I have some code that manages a queue of unique_ptrs. In its main loop, it pops an entry off of the queue, does something with it, and then allows the element to go out of scope and be deleted. So far, no problem.
I would like to add a feature where instead of necessarily deleting the element, we possibly move it somewhere else. The catch is that only the element itself knows whether to do this or where it needs to go.
The main loop is something like:
std::deque< std::unique_ptr<Object> > queue;
while( !queue.empty() ) {
auto element = std::move( queue.front() );
queue.pop_front();
element->do_something();
element->recycle( std::move(element) ); // ?
}
If recycle weren't a method of Object, this would be a non-issue, but because it is a method of object, I'm not sure what it should look like. With the above code, I'd have something like:
class Object {
public:
virtual void do_something();
virtual void recycle( std::unique_ptr<Object> unique_this ) {
// move unique_this somewhere, or don't and allow it to be deleted
}
};
Is this safe? If recycle doesn't move unique_this, it will delete this in one of its own methods (at the end of the method, though). Is that a problem?
A possibility I thought of to avoid the deletion-of-this would be to have recycle take a unique_ptr by lvalue reference, which I realize is kind of weird. The idea is that it would move it somewhere if it wanted to, but if it didn't, the object wouldn't be deleted until after recycle returned. It doesn't necessarily avoid the problem of possibly deleting an object in one of its methods, though, because we'd have to make sure that wherever we moved it to didn't immediately delete it.

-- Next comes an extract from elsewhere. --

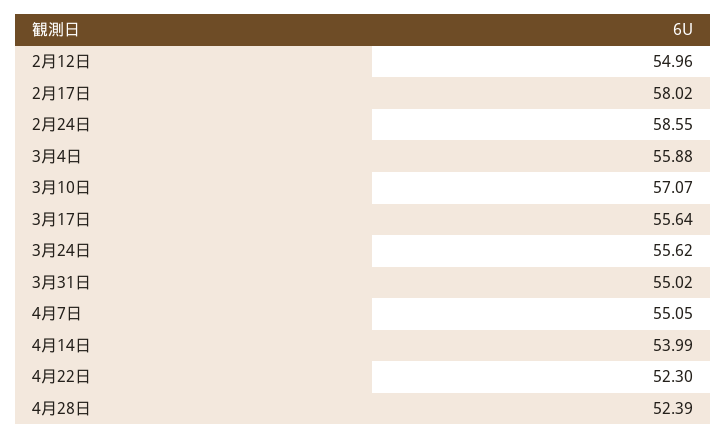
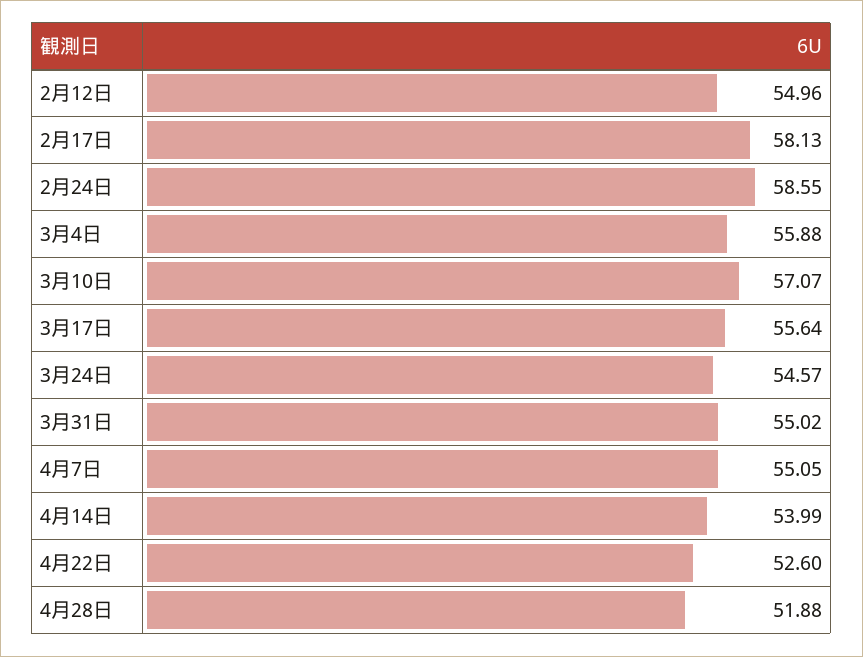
2月17日: 58.02 -> 58.13
3月24日: 55.62 -> 54.57
4月22日: 52.3 -> 52.6
4月28日: 52.39 -> 51.88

If it's not safe to do something like this, the fallback plan would be to have Object return a recycler (i.e., a callable which isn't a method of Object that does the recycling). I think that should be possible, but managing the type and lifetime of the recycler would be kind of messy given that different objects will want to use different recyclers.
It seems to me that the first idea (passing a unqiue_ptr by value) is the best unless it violates any rules. Is that safe? Is there a better way to do this?
element->recycle(std::move(element));
is problematic before C++17:
element->
might be evaluated after the move constructor, and so be nullptr
. So unsafe.
Safer then, would be to change to:
virtual void recycle( std::unique_ptr<Object>&& unique_this )
Remember than it is not the std::move
which "moves", but the move-construction.
Alternative
auto ptr = element.get(); // element might become nullptr just below,
// so kept "old" non-nullptr value
ptr->recycle(std::move(element));
would be possible, but is error prone (require comment, or might be badly refactorized in wrong code)
Since C++17, evaluation order (13) specify that element->
is evaluated before the evaluation of the argument; So it is safe.